Buyer's Representations and Indemnity — Buyer represents and warrants that it shall use all products ordered herein in accordance with "Buyer's Use of Products", and that any such use of products will not violate any law or regulation. Buyer agrees to indemnify and hold harmless Seller, its employees, agents, successors, officers, and assigns, from and against any suits, losses, claims, demands, liabilities, costs, and expenses (including attorney and accounting fees) that Seller may sustain or incur as a result of any claim against Seller based upon negligence, breach of warranty, strict liability in tort, contract, or any other theory of law brought by Buyer, its officers, agents, employees, successors or assigns, by Buyer's customers, by end users, by auxiliary personnel (such as freight handlers, etc.) or by other third parties, arising out of, directly or indirectly, the use of Seller's products, or by reason of Buyer's failure to perform its obligations contained herein. Buyer shall notify Seller in writing within fifteen (15) days of Buyer's receipt of knowledge of any accident, or incident involving Seller's products that result in personal injury or damage to property, and Buyer shall fully cooperate with Seller in the investigation and determination of the cause of such accident and shall make available to Seller all statements, reports, and tests made by Buyer or made available to Buyer by others. The furnishing of such information to Seller and any investigation by Seller of such information or incident report shall not in any way constitute any assumption of any liability for such accident or incident by Seller.

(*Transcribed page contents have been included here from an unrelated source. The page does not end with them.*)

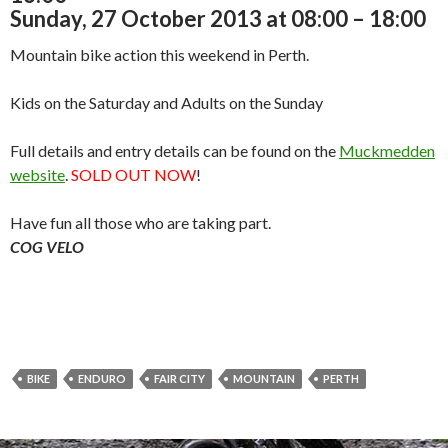
Sunday, 27 October 2013 at 08:00 – 18:00
Mountain bike action this weekend in Perth.
Kids on the Saturday and Adults on the Sunday
Full details and entry details can be found on the
Muckmedden
website
.
SOLD OUT NOW
!
Have fun all those who are taking part.
COG VELO
BIKE
ENDURO
FAIR CITY
MOUNTAIN
PERTH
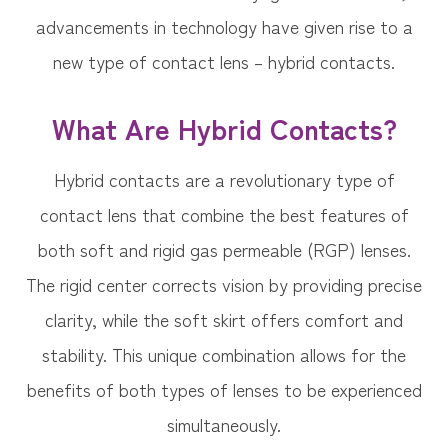
advancements in technology have given rise to a
new type of contact lens – hybrid contacts.
What Are Hybrid Contacts?
Hybrid contacts are a revolutionary type of
contact lens that combine the best features of
both soft and rigid gas permeable (RGP) lenses.
The rigid center corrects vision by providing precise
clarity, while the soft skirt offers comfort and
stability. This unique combination allows for the
benefits of both types of lenses to be experienced
simultaneously.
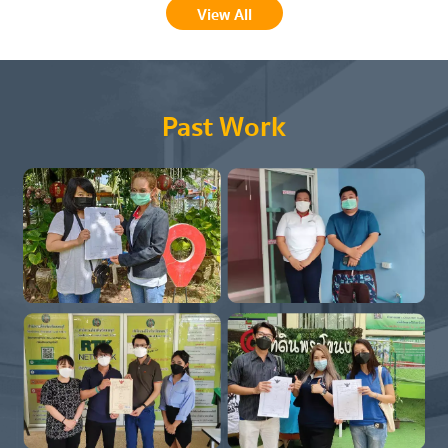
View All
Past Work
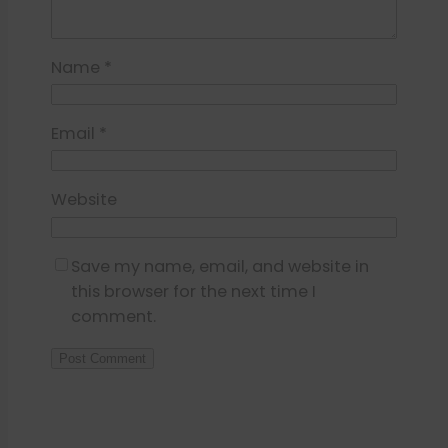
Name
*
Email
*
Website
Save my name, email, and website in
this browser for the next time I
comment.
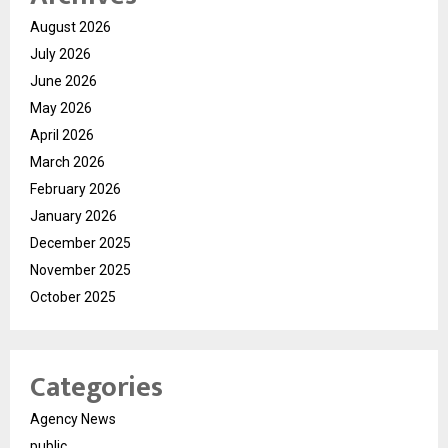
August 2026
July 2026
June 2026
May 2026
April 2026
March 2026
February 2026
January 2026
December 2025
November 2025
October 2025
Categories
Agency News
public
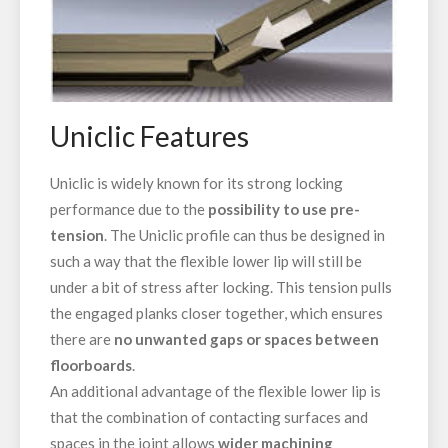
Uniclic Features
Uniclic is widely known for its strong locking
performance due to the
possibility to
use pre-
tension
. The Uniclic profile can thus be designed in
such a way that the flexible lower lip will still be
under a bit of stress after locking. This tension pulls
the engaged planks closer together, which ensures
there are
no unwanted gaps or spaces between
floorboards
.
An additional advantage of the flexible lower lip is
that the combination of contacting surfaces and
spaces in the joint allows
wider machining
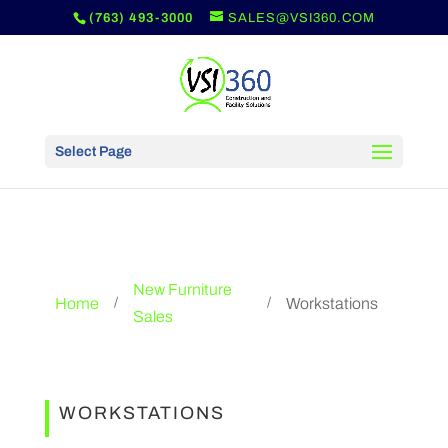
(763) 493-3000
SALES@VSI360.COM
Select Page
New Furniture
Home
Workstations
/
/
Sales
WORKSTATIONS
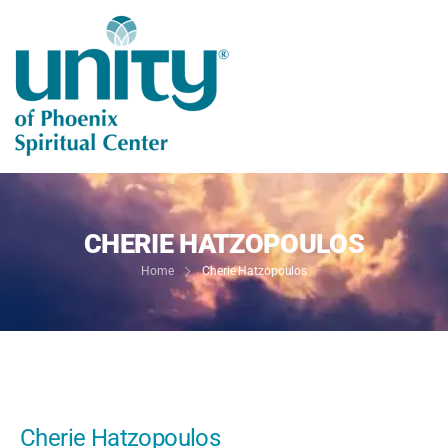
CHERIE HATZOPOULOS
Home
Cherie Hatzopoulos
Cherie Hatzopoulos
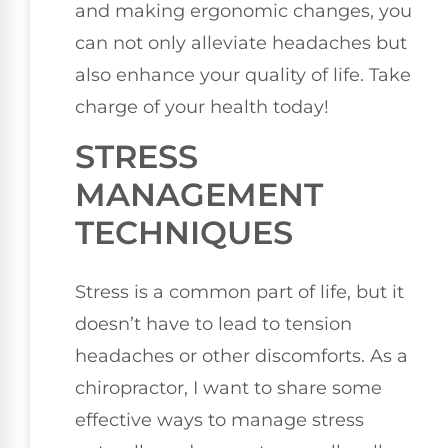
and making ergonomic changes, you
can not only alleviate headaches but
also enhance your quality of life. Take
charge of your health today!
STRESS
MANAGEMENT
TECHNIQUES
Stress is a common part of life, but it
doesn’t have to lead to tension
headaches or other discomforts. As a
chiropractor, I want to share some
effective ways to manage stress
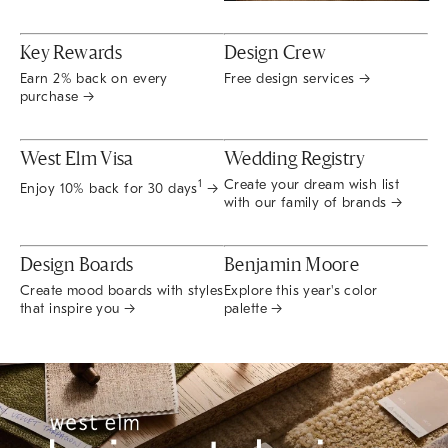
Key Rewards
Design Crew
Earn 2% back on every
Free design services →
purchase →
West Elm Visa
Wedding Registry
Create your dream wish list
1
Enjoy 10% back for 30 days
→
with our family of brands →
Design Boards
Benjamin Moore
Create mood boards with styles
Explore this year's color
that inspire you →
palette →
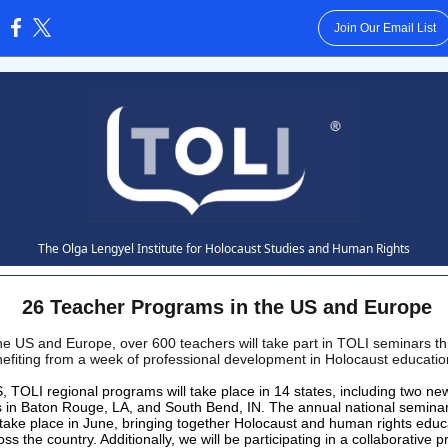
Join Our Email List
:
The Olga Lengyel Institute for Holocaust Studies and Human Rights
26 Teacher Programs in the US and Europe
he US and Europe, over 600 teachers will take part in TOLI seminars thi
efiting from a week of professional development in Holocaust educati
S, TOLI regional programs will take place in 14 states, including two ne
 in Baton Rouge, LA, and South Bend, IN. The annual national semina
l take place in June, bringing together Holocaust and human rights educ
ss the country. Additionally, we will be participating in a collaborative 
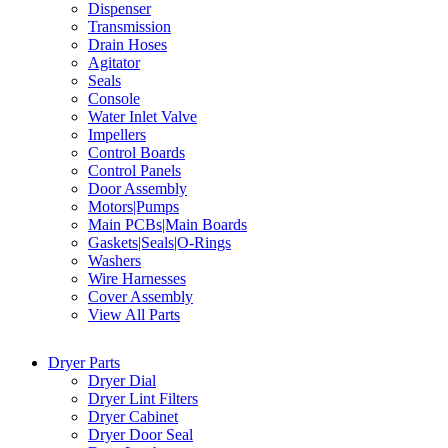
Dispenser
Transmission
Drain Hoses
Agitator
Seals
Console
Water Inlet Valve
Impellers
Control Boards
Control Panels
Door Assembly
Motors|Pumps
Main PCBs|Main Boards
Gaskets|Seals|O-Rings
Washers
Wire Harnesses
Cover Assembly
View All Parts
Dryer Parts
Dryer Dial
Dryer Lint Filters
Dryer Cabinet
Dryer Door Seal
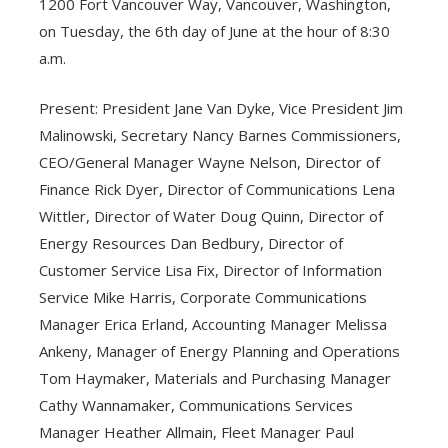
1200 Fort Vancouver Way, Vancouver, Washington,
on Tuesday, the 6th day of June at the hour of 8:30
a.m.
Present: President Jane Van Dyke, Vice President Jim
Malinowski, Secretary Nancy Barnes Commissioners,
CEO/General Manager Wayne Nelson, Director of
Finance Rick Dyer, Director of Communications Lena
Wittler, Director of Water Doug Quinn, Director of
Energy Resources Dan Bedbury, Director of
Customer Service Lisa Fix, Director of Information
Service Mike Harris, Corporate Communications
Manager Erica Erland, Accounting Manager Melissa
Ankeny, Manager of Energy Planning and Operations
Tom Haymaker, Materials and Purchasing Manager
Cathy Wannamaker, Communications Services
Manager Heather Allmain, Fleet Manager Paul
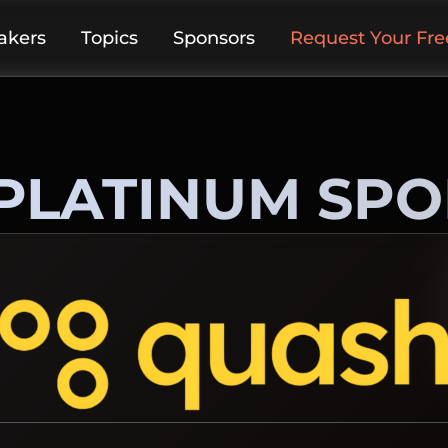
akers
Topics
Sponsors
Request Your Free
PLATINUM SP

Patent disclaimer — Seller does not warrant that the use or sale of the products delivered under will not infringe the claims of any United States or other patents covering the product itself or the use thereof in combination with other products or in the operation of any process.


Miscellaneous — Seller's failure to strictly enforce any term or condition of this order or to exercise any right arising hereunder shall not constitute a waiver of Seller's right to strictly enforce such terms or conditions or exercise such right thereafter. All rights and remedies under this order are cumulative and are in addition to any other rights and remedies Seller may have at law or in equity. Any waiver of a default by Buyer hereunder shall be in writing and shall not operate as a waiver of any other default or of the same default thereafter. If any provision of this Agreement shall be held to be invalid, illegal or unenforceable, the validity, legality, and enforceability of the remaining provisions shall not be affected or impaired thereby. The paragraph headings herein are for convenience only; they form no part of the terms and conditions and shall not affect their interpretation. This Agreement shall be binding upon, inure to the benefit of, and be enforceable by, the parties hereto, and their respective heirs, personal representatives, successors, and assigns.

Governing Law — All disputes as to the legality, interpretation, application, or performance of this order or any of its terms and conditions shall be governed by the laws of the State of New York including its conflict of laws principles.